Additionally, investigators found that the cancer rate increased to approximately 94 per 100,000 individuals from approximately 49 per 100,000 individuals.
The prevalence of Barrett esophagus in this group also rose approximately 50% to 466 from 304 per 100,000 individuals.
Both Barrett esophagus and esophageal cancer are most commonly found in older white males, and the study results showed that the highest incidence continues to be for those older than aged 65 years, investigators said.
Other risk factors include advanced age, alcohol consumption, male sex, obesity, and smoking.
Individuals who are middle-aged and have multiple risk factors would benefit from earlier and/or more frequent screening, Qumseya said.
He compared it to the benefits of earlier colorectal cancer screening.
“Many patients in the [United States] now have colonoscopies starting at age 45, so conducting an endoscopy at the same time, among those with multiple risk factors, could help capture more patients with Barrett’s esophagus and esophageal cancer,” Qumseya said.
The results of other analyses showed that individuals with 4 or more risk factors for esophageal cancer are not getting endoscopies, he added.

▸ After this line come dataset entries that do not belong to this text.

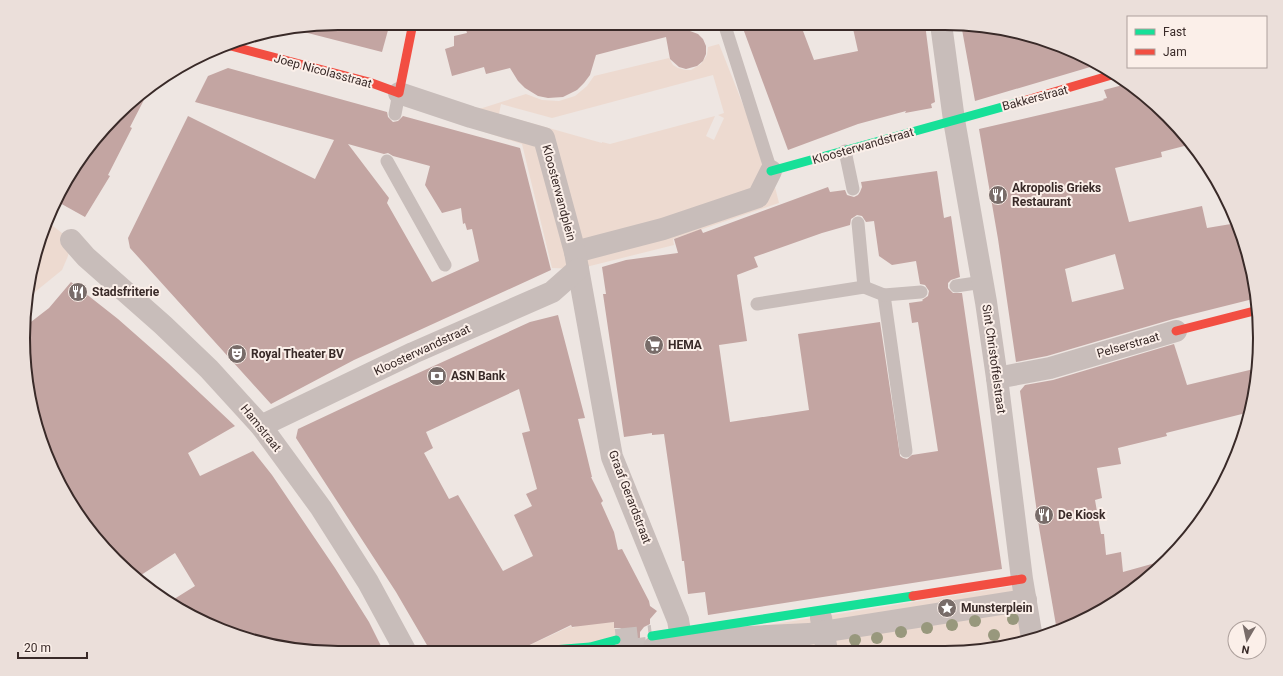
<svg xmlns="http://www.w3.org/2000/svg" width="1283" height="676" viewBox="0 0 1283 676" font-family="Roboto,sans-serif">
<style>
.plaza{fill:#eddad0;fill-rule:evenodd}
.building{fill:#c3a5a2;fill-rule:evenodd}
.lines{fill:none;stroke-linecap:round;stroke-linejoin:round}
.street-tunnel{stroke:#cac0bd;stroke-width:22;stroke-dasharray:22 11;stroke-linecap:butt}
.secondary-tunnel{stroke:#cac0bd;stroke-width:22;stroke-dasharray:22 11;stroke-linecap:butt}
.lane{stroke:#c8bdba;stroke-width:13}
.street{stroke:#c8bdba;stroke-width:22}
.fast{stroke:#16e098;stroke-width:9}
.jam{stroke:#f24e42;stroke-width:9}
.tree{fill:#98987d}
.labels{text-anchor:middle;dominant-baseline:central;stroke-width:4;stroke-linejoin:round;paint-order:stroke}
.street-label{font-size:12px;fill:#392a28;stroke:#fbefe9}
.poi-label{font-size:12px;font-weight:bold;fill:#392a28;stroke:#fbefe9;text-anchor:start}
.rim{fill:none;stroke:#392a28;stroke-width:2}
</style>
<rect width="100%" height="100%" fill="#eee6e2"/>
<g class="plaza">
<path d="M719 44 755 135 771 171 779 203 673 239 674 245 578 269 552 268 522 144 469 127 473 111 526 94 542 100 559 101 575 96 587 86 594 76 669 58 673 65 678 68 686 70H691L701 64 707 55 708 47ZM713 75 724 113 718 115 724 118 714 140 706 136 715 116 610 144 602 142V143L499 114 501 104 552 118Z"/>
<polygon points="49,223 71,240 68,256 62,270 30,296 34,257"/>
<polygon points="1014,586 1024,640 986,650 740,651 737,630"/>
<polygon points="614,622 618,651 515,652 571,626 573,628 581,624"/>
</g>
<g class="building">
<polygon points="338,23 390,23 382,52 296,30"/>
<polygon points="464,23 693,23 694,30 690,31 698,34 703,39 706,46 706,54 703,61 697,66 686,69 679,67 670,59 666,37 619,49 596,55 590,75 584,83 577,90 563,97 548,98 538,96 525,88 518,81 510,68 486,74 484,67 452,76 445,49 454,46 454,36 467,33"/>
<polygon points="741,23 800,23 814,60 858,51 852,24 925,24 935,102 931,104 932,108 905,113 906,111 858,124 788,150"/>
<polygon points="961,24 1027,34 1085,56 1100,65 1097,67 1097,65 975,101"/>
<path d="M228 68 387 112 388 117 393 122 398 121 403 116 520 148 551 270 354 360 271 404 130 248 128 238 188 116 315 179 334 140 195 102 208 76ZM348 144 384 154 388 153 393 156 430 166 425 185 442 213 461 208 463 224 465 223 467 230 472 229 479 261 432 282 387 203 389 198Z"/>
<path d="M1125 81 1137 88 1182 130 1192 144 1161 152 1162 157 1115 168 1129 222 1202 206 1207 228 1237 223 1246 264 1249 263 1257 298 1173 319 1047 356 1016 362 998 239 979 129 1104 100 1103 99 1107 98 1104 90 1119 86ZM1115 254 1124 289 1072 302 1065 269Z"/>
<polygon points="143,92 147,94 130,127 132,128 108,175 110,176 85,217 58,202 76,163"/>
<path d="M937 171 944 218 951 216 960 277 951 280 948 283V288L953 293H962L1002 569 708 615 705 592 688 594 684 561H682L680 545 664 434 652 435V433L624 437 603 294H606L602 267 626 260 678 253 674 239 701 229 703 233 828 187 830 192 845 190 847 195 854 197 858 195 860 192 862 187 861 182ZM857 215 862 216 866 222 874 221 879 256 892 265 916 261 920 284 925 285 929 291 928 296 922 300 923 301 909 303 912 323 918 322 938 451 912 455 907 459 903 458 900 456 880 322 798 334 809 410 730 422 719 345 747 341 737 275 758 267 754 257 822 233 850 225 851 219Z"/>
<polygon points="71,282 118,319 168,363 235,426 188,453 200,476 253,451 272,475 335,568 369,622 384,652 318,652 257,642 198,620 171,601 195,586 175,553 138,577 115,560 74,503 51,465 34,419 24,359 27,325 49,308"/>
<path d="M558 315 585 418 578 419 592 477H591L603 501 601 503 614 532 618 550 622 549 649 601 650 606 657 611 650 619V624L644 627 640 632V638L642 644 643 651H621L625 649 628 644V637L625 631 620 628H614V622L572 627 571 625 515 652H431L396 592 296 438 298 429 381 390 530 322ZM519 389 530 431 522 433 537 489 526 494 532 506 514 515 533 556 503 571 458 495 449 499 424 453 433 448 426 432Z"/>
<polygon points="1174,344 1187,385 1258,368 1250,412 1166,433 1167,436 1118,448 1121,464 1097,468 1102,498 1095,500 1101,534 1104,534 1106,555 1121,552 1123,572 1166,560 1137,588 1065,629 1057,631 1039,527 1020,391 1025,385 1053,380"/>
</g>
<g class="lines">
<polyline class="street-tunnel" points="625,651 654,647"/>
<polyline class="secondary-tunnel" points="616,640 652,636"/>
<g class="lane">
<polyline points="724,23 771,171"/>
<polyline points="395,114 399,93"/>
<polyline points="845,151 853,189"/>
<polyline points="387,161 445,265"/>
<polyline points="956,286 983,282"/>
<polyline points="864,287 884,295 906,451"/>
<polyline points="884,295 921,292"/>
<polyline points="757,304 864,287 858,223"/>
</g>
<g class="street">
<polyline points="941,24 954,120 986,302 997,378 1022,579 1032,638"/>
<polyline points="399,93 471,117 544,138 575,252 663,229 758,197 771,171"/>
<polyline points="71,240 86,257 163,325 209,369 261,426 321,508 368,582 406,652"/>
<polyline points="575,252 612,457 678,620 682,643"/>
<polyline points="997,378 1050,368 1176,331"/>
<polyline points="261,426 413,353 552,292 578,269"/>
<polyline points="821,618 827,651"/>
<polyline points="654,647 730,638 809,634 1026,600"/>
</g>
<g class="fast">
<polyline points="771,171 1020,102"/>
<polyline points="652,636 913,596"/>
<polyline points="551,652 553,650 590,647 616,640"/>
</g>
<g class="jam">
<polyline points="227,45 369,82 399,93 413,23"/>
<polyline points="1020,102 1115,74"/>
<polyline points="1176,331 1258,310"/>
<polyline points="913,596 1022,579"/>
</g>
</g>
<g class="tree">
<circle cx="1013" cy="619" r="6"/>
<circle cx="975" cy="621" r="6"/>
<circle cx="952" cy="625" r="6"/>
<circle cx="927" cy="628" r="6"/>
<circle cx="901" cy="632" r="6"/>
<circle cx="994" cy="635" r="6"/>
<circle cx="877" cy="638" r="6"/>
<circle cx="855" cy="640" r="6"/>
</g>
<defs>
<g id="restaurant-disc" transform="scale(1)"><circle r="9.5" fill="#786c69" stroke="#fbefe9"/><path d="M-5-6h1v4h1v-4h1v4h1v-4h1v5L-1.5 .5V6h-2V.5L-5-1ZM5-6V6H3V1.5H1.5Q1.5-4 5-6Z" fill="#fff"/></g>
<g id="supermarket-disc" transform="scale(1)"><circle r="9.5" fill="#786c69" stroke="#fbefe9"/><path d="M-6-5.5h2.5l.6 2H6L4.5 2H-2.5L-4.4-4H-6ZM-1.5 3.2a1.3 1.3 0 1 0 .1 0ZM3 3.2a1.3 1.3 0 1 0 .1 0Z" fill="#fff"/></g>
<g id="theatre-disc" transform="scale(1)"><circle r="9.5" fill="#786c69" stroke="#fbefe9"/><path d="M-5-5.5Q0-4 5-5.5V0Q5 5 0 6Q-5 5-5 0ZM-3.3-2.5H-1v1.5H-3.3ZM1-2.5H3.3v1.5H1ZM-2.8 1Q0 5.5 2.8 1Z" fill="#fff"/></g>
<g id="bank-disc" transform="scale(1)"><circle r="9.5" fill="#786c69" stroke="#fbefe9"/><path d="M-6-4H6V4H-6ZM0-2.3a2.3 2.3 0 1 0 0 4.6a2.3 2.3 0 1 0 0-4.6Z" fill="#fff"/></g>
<g id="sight-disc" transform="scale(1)"><circle r="9.5" fill="#786c69" stroke="#fbefe9"/><path d="M0-6L1.8-2.2L6-1.7L2.9 1.2L3.7 5.4L0 3.3L-3.7 5.4L-2.9 1.2L-6-1.7L-1.8-2.2Z" fill="#fff"/></g>
</defs>
<g fill-rule="evenodd">
<use href="#restaurant-disc" x="998" y="195"/>
<use href="#restaurant-disc" x="78" y="292"/>
<use href="#supermarket-disc" x="654" y="345"/>
<use href="#theatre-disc" x="237" y="354"/>
<use href="#bank-disc" x="437" y="376"/>
<use href="#restaurant-disc" x="1044" y="515"/>
<use href="#sight-disc" x="947" y="608"/>
</g>
<g class="labels">
<g class="street-label">
<text transform="translate(323 71) rotate(15)">Joep Nicolasstraat</text>
<text transform="translate(1035 98) rotate(-15)">Bakkerstraat</text>
<text transform="translate(863 146) rotate(-16)">Kloosterwandstraat</text>
<text transform="translate(559 193) rotate(75)">Kloosterwandplein</text>
<text transform="translate(1128 345) rotate(-16)">Pelserstraat</text>
<text transform="translate(422 350) rotate(-25)">Kloosterwandstraat</text>
<text transform="translate(994 359) rotate(82)">Sint Christoffelstraat</text>
<text transform="translate(261 428) rotate(51)">Hamstraat</text>
<text transform="translate(630 497) rotate(69)">Graaf Gerardstraat</text>
</g>
<g class="poi-label">
<text x="1012" y="188">Akropolis Grieks<tspan x="1012" dy="14">Restaurant</tspan></text>
<text x="92" y="292">Stadsfriterie</text>
<text x="668" y="345">HEMA</text>
<text x="251" y="354">Royal Theater BV</text>
<text x="451" y="376">ASN Bank</text>
<text x="1058" y="515">De Kiosk</text>
<text x="961" y="608">Munsterplein</text>
</g>
</g>
<path d="M0 0H1283V676H0ZM338 30H945A308 308 0 0 1 1253 338V338A308 308 0 0 1 945 646H338A308 308 0 0 1 30 338V338A308 308 0 0 1 338 30Z" fill="#ebdfda" fill-rule="evenodd"/>
<path class="rim" d="M338 30H945A308 308 0 0 1 1253 338V338A308 308 0 0 1 945 646H338A308 308 0 0 1 30 338V338A308 308 0 0 1 338 30Z"/>
<rect x="1127" y="16" width="140" height="52" fill="#fbefe9" stroke="#ada09c"/>
<rect x="1135" y="29" width="20" height="6" fill="#16e098" stroke="#ada09c"/>
<text x="1163" y="36" font-size="12" fill="#392a28">Fast</text>
<rect x="1135" y="49" width="20" height="6" fill="#f24e42" stroke="#ada09c"/>
<text x="1163" y="56" font-size="12" fill="#392a28">Jam</text>
<g transform="translate(1247 640) rotate(189)"><circle r="19" fill="#fbefe9" stroke="#ada09c"/>
<path d="M0-3L7 15L0 10L-7 15Z" fill="#786c69"/>
<text y="-6" font-size="11" font-weight="bold" text-anchor="middle" fill="#392a28">N</text>
</g>
<path d="M18 652v6h69v-6" fill="none" stroke="#392a28" stroke-width="2"/>
<text x="24" y="652" font-size="12" fill="#392a28" stroke="#fbefe9" stroke-width="3" paint-order="stroke">20 m</text>
</svg>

The study was a cross-sectional analysis of electronic health record data from the OneFlorida Clinical Data Research Network, which covers more than 40% of Florida residents. The investigators analyzed records from 3 age groups: aged 18 to 44 years; aged 45 to 64 years;; and older than aged 65 years.
The population was not followed over a group of time, so the results could have been limited as a result, he said.
Further analysis on the database is ongoing, and final results should be ready within 6 months, investigators said.
In the final analyses, the investigators plan to revisit the database to differentiate between the 2 types of esophageal cancer: esophageal adenocarcinoma, which is cancer in the lower esophagus, and squamous cell carcinoma, which is cancer in the upper esophagus.